**Entries shown**
::::

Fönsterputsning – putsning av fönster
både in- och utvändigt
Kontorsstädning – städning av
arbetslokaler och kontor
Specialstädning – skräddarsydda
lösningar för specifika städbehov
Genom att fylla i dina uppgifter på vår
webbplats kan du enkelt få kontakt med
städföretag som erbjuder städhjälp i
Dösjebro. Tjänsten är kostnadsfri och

::::

**Exercise brief**
Exactly the lines from the one containing "Specialstädning – skräddarsydda" through the final line above, and only those, should be given again.

**Problem solution**
Specialstädning – skräddarsydda
lösningar för specifika städbehov
Genom att fylla i dina uppgifter på vår
webbplats kan du enkelt få kontakt med
städföretag som erbjuder städhjälp i
Dösjebro. Tjänsten är kostnadsfri och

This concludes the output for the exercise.